I was lucky that sport was something I could come back to and end my time with Lale debating who the better tennis player of the day was, or why his favoured football team was not playing well. Every second or third of my visits we would go out for coffee, or to a movie, meet up with some of his old friends where I would scold him when he introduced me as his ‘girlfriend’. He would come to my home, spend time with my family and only when he was ready would he go to that dark place within him. I cannot stress how important this approach was in getting to know Lale well enough for him to reveal details of his life not told to anyone before, even kept hidden from his son, who would learn about them only on reading my manuscript.
It happened gradually, I was not aware of it initially, but my family were. Like a lizard shedding its skin, Lale shed the horrors of his past, and yes, survivor’s guilt. Unlike lizard’s discarded skin, his did not remain on the ground as he moved on, but settled on me, a cloak over my shoulders, weighing me down. I would return to my husband and adult children morose, sullen and not wanting to talk. I told myself I needed to protect them from the terrible things that had happened to Lale, someone they had come to know and love. The problem was, myself I remained unprotected.

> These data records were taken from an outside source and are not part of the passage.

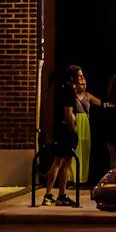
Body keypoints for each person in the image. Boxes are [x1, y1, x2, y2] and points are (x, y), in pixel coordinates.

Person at [42, 67, 82, 206]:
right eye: (79, 76)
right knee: (65, 163)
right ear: (72, 78)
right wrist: (73, 128)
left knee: (57, 162)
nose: (81, 78)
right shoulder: (70, 91)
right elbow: (68, 113)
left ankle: (48, 194)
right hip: (67, 132)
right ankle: (61, 195)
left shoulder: (61, 89)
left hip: (59, 130)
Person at [68, 67, 99, 184]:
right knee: (74, 152)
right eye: (80, 77)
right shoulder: (71, 96)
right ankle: (72, 179)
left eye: (83, 77)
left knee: (85, 151)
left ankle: (82, 179)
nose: (83, 79)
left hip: (86, 124)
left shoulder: (88, 96)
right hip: (76, 123)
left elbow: (101, 103)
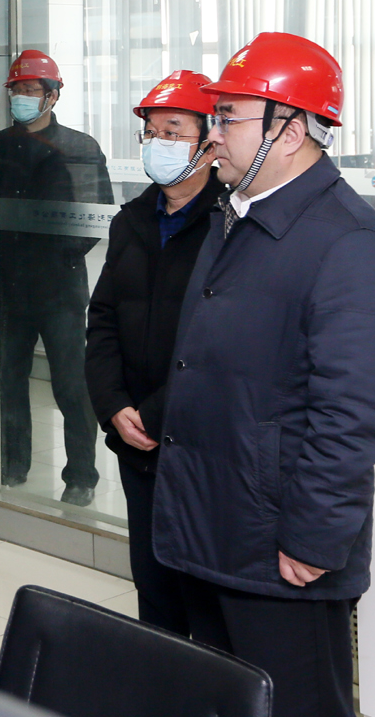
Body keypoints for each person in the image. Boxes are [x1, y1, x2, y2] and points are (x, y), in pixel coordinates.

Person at [153, 32, 375, 717]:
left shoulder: (349, 242)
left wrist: (315, 537)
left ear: (289, 131)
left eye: (227, 117)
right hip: (212, 528)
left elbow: (352, 413)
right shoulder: (236, 217)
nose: (213, 135)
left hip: (280, 550)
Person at [84, 71, 222, 635]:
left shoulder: (231, 225)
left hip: (199, 442)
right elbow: (103, 320)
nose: (158, 143)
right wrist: (113, 404)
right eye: (150, 132)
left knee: (204, 598)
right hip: (136, 440)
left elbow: (222, 345)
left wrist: (154, 412)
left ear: (210, 141)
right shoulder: (131, 221)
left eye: (173, 131)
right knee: (153, 584)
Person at [0, 49, 113, 506]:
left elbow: (94, 217)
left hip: (58, 288)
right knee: (9, 381)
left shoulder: (79, 147)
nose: (22, 97)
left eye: (31, 90)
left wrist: (57, 259)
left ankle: (81, 476)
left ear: (52, 96)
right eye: (17, 90)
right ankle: (11, 466)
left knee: (71, 385)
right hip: (7, 285)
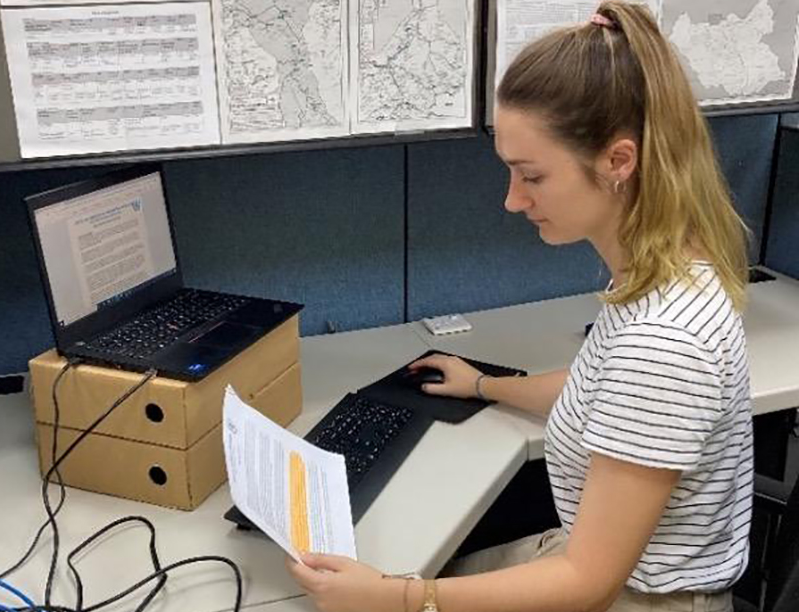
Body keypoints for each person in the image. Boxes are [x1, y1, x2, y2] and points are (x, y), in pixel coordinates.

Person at [287, 2, 752, 611]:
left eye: (531, 175)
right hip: (600, 562)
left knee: (394, 582)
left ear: (618, 161)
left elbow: (589, 582)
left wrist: (400, 600)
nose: (512, 200)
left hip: (641, 599)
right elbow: (602, 392)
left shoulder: (662, 343)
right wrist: (483, 385)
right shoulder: (662, 271)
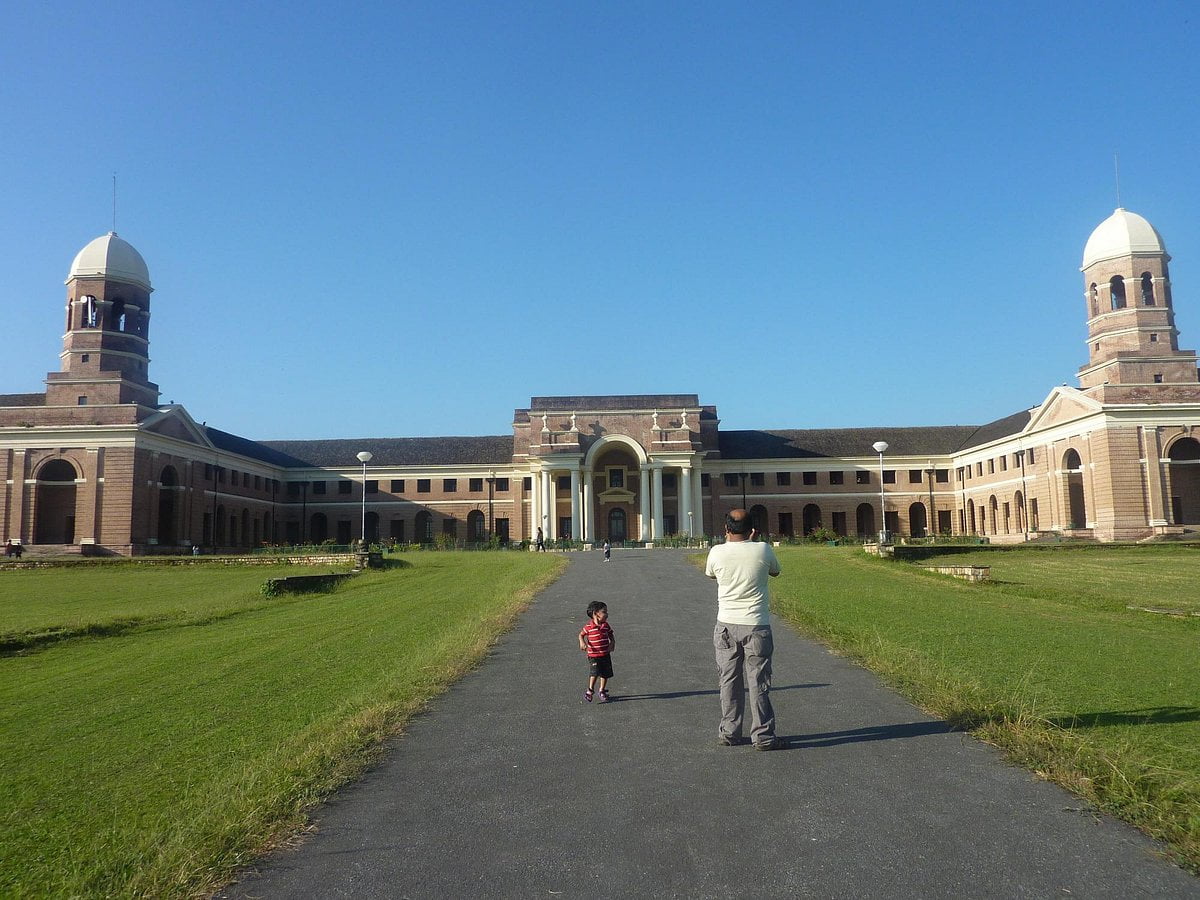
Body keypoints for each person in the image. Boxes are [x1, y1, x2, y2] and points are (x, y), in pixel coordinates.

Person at [704, 508, 782, 750]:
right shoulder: (763, 549)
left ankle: (729, 732)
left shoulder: (716, 552)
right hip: (757, 625)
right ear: (753, 530)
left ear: (726, 529)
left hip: (726, 624)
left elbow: (711, 575)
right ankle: (763, 737)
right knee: (759, 682)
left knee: (728, 680)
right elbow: (775, 571)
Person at [578, 600, 615, 703]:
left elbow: (611, 634)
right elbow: (581, 634)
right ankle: (590, 691)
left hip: (605, 653)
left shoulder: (606, 625)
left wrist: (612, 642)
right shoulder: (588, 627)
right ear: (595, 614)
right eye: (604, 612)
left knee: (605, 673)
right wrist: (582, 642)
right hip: (593, 655)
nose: (607, 614)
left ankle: (602, 690)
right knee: (594, 672)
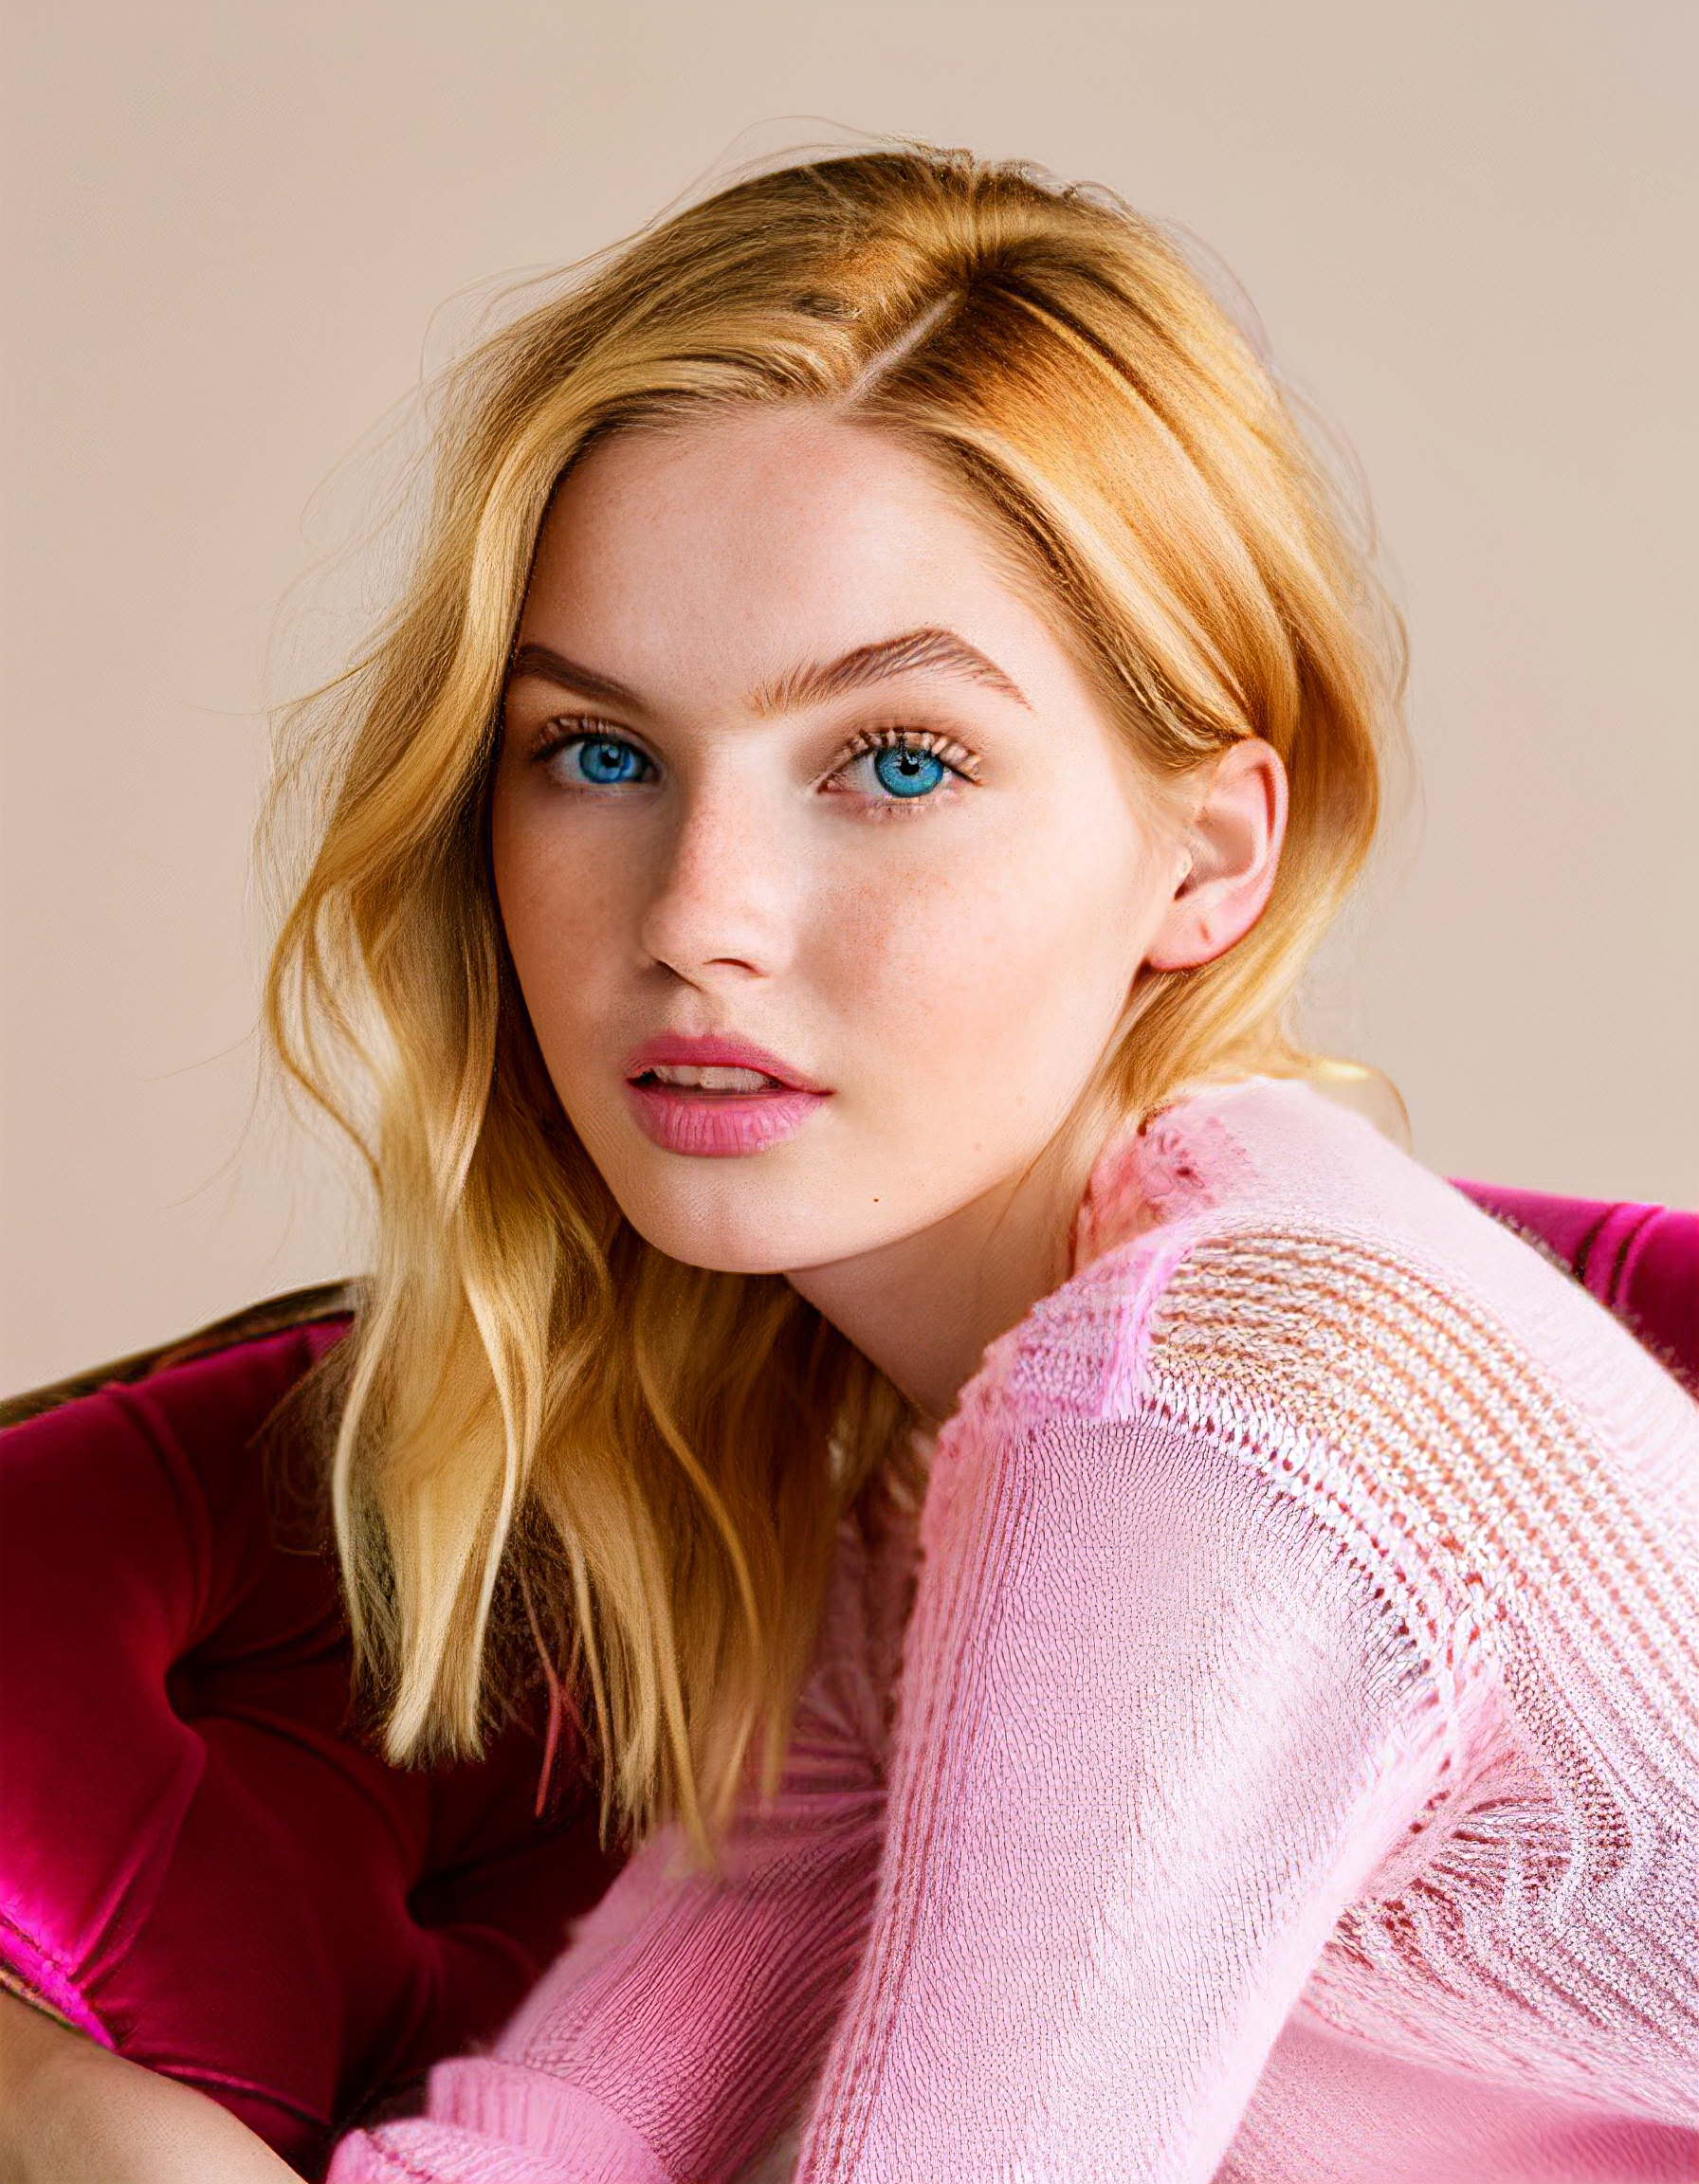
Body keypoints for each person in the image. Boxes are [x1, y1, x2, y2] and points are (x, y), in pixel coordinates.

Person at [9, 145, 1698, 2183]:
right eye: (598, 753)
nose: (695, 914)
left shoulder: (1205, 1401)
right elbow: (566, 2141)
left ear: (1207, 855)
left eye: (894, 763)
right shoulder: (921, 1451)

Transference, my colleague diagnosed. Classic case. When a person had lived through severe trauma and subsequently found someone to whom they could truly convey the depth of their experience, they were likely to feel liberated from owning their pain outright. But I, too, needed strategies to deal with the trauma I experienced vicariously, to detach from Lale’s pain. I needed to learn to leave it behind every time I left his house.
My way of emotionally separating from Lale’s trauma was by saying goodbye to him, then parking my car a street or two away and sitting and listening to music that I found uplifting.
If you woke up in the morning it was a good day.
These were the words Lale had lived his life by. I now found myself reciting them each morning. I realised that Lale gave me not only his trauma but also a powerful new viewpoint. I was privileged to have been given access to the innermost secrets of a person who had lived through the worst of times. I found myself looking at my life through a different lens, transformed by spending time with someone who had not only survived living hell but who had gone on to have a wonderful life. I needed to attempt to live the best life I could. I changed the way I viewed material possessions, and I began spending more time with my family and friends.
Two hours before Lale died I kissed him goodbye and told him I would never stop trying to tell his story. On the day my book was released in Australia, I visited him and Gita at the cemetery. This time I got to do all the talking. I got to tell him ‘I kept my promise Lale, I kept my promise.’
Heather Morris is a native of New Zealand, now resident in Australia. For several years, while working in a large public hospital in Melbourne as a social worker, she wrote screenplays, one of which was optioned by as Academy Award-winning screenwriter in the US. In 2003, Heather was introduced to an elderly gentleman who ‘might just have a story worth telling’. Lale Sokolov entrusted the innermost details of his life during the Holocaust to her. Heather originally wrote Lale’s story as a screenplay – which ranked high in international competitions – before reshaping it into her debut novel, The Tattooist of Auschwitz.